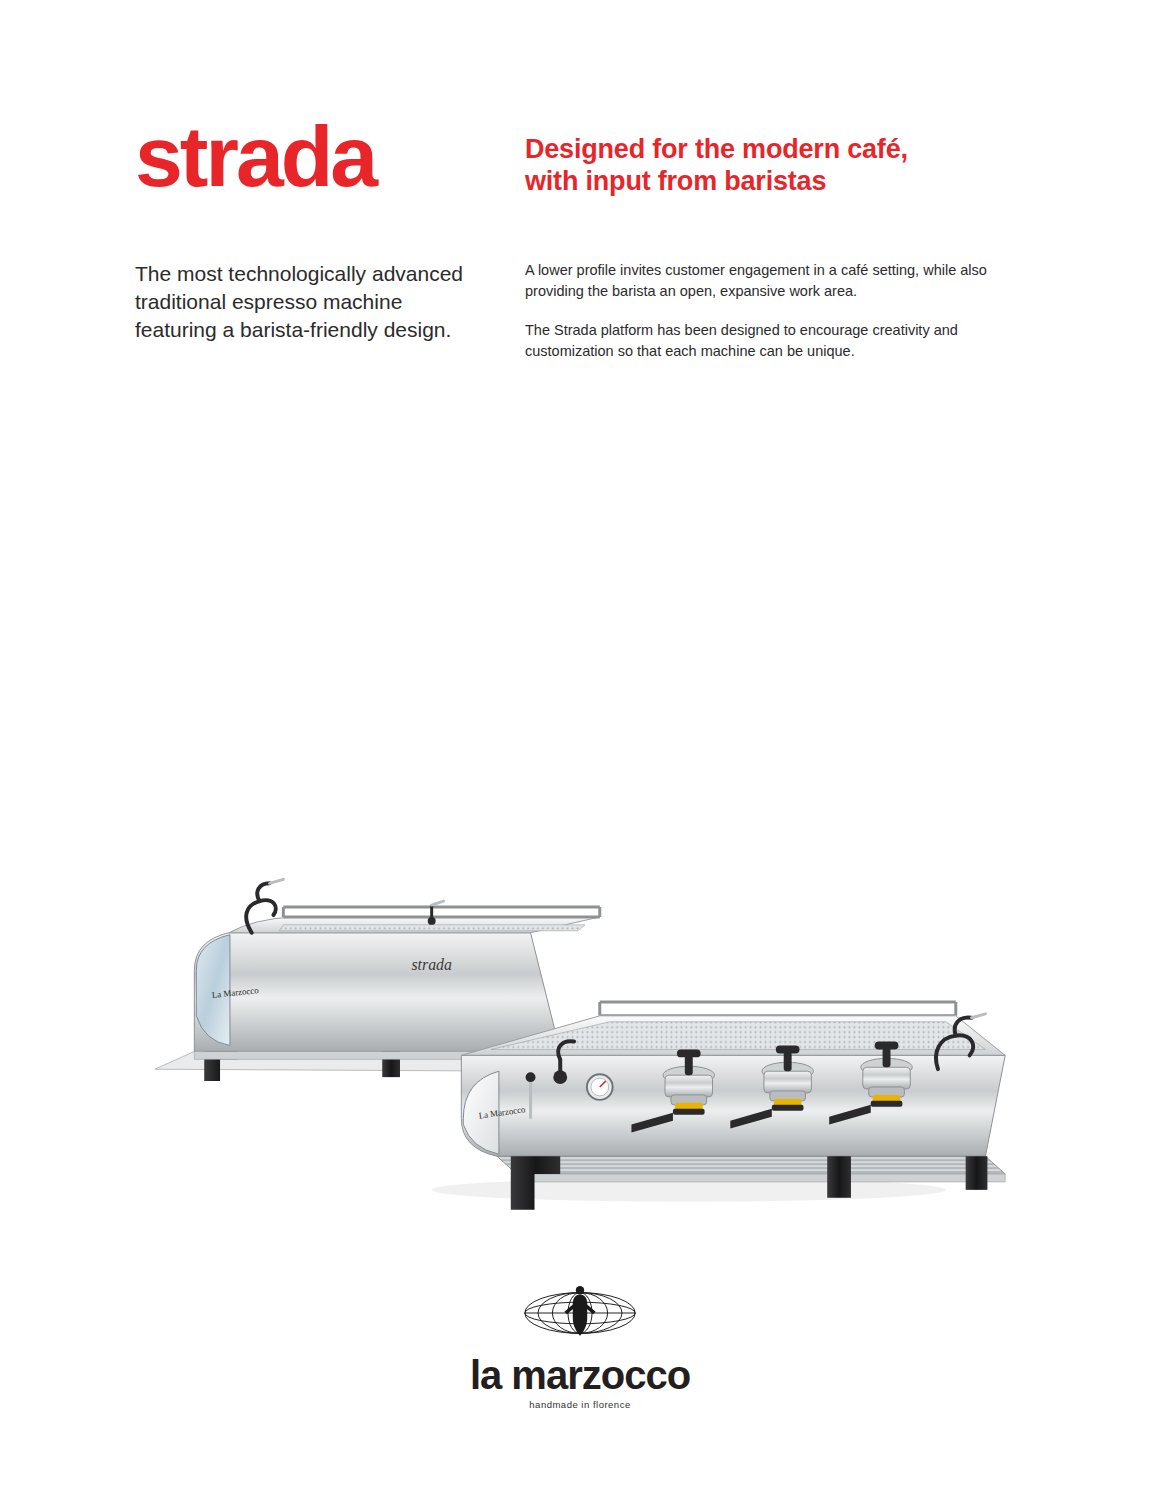strada
Designed for the modern café,
with input from baristas
The most technologically advanced traditional espresso machine featuring a barista-friendly design.
A lower profile invites customer engagement in a café setting, while also providing the barista an open, expansive work area.
The Strada platform has been designed to encourage creativity and customization so that each machine can be unique.
La Marzocco Strada espresso machines Illustration of two stainless steel Strada espresso machines with black side panels, one viewed from behind showing the "strada" script badge, and one in front showing three group heads, portafilters, steam wands and the La Marzocco badge. La Marzocco strada La Marzocco
la marzocco
handmade in florence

■ ■ ■ ■ ■ ■ ■

§ **Brief**
Only the count is wanted. Count the lines of the data above that include the string "café".

§ **Result for this task**
2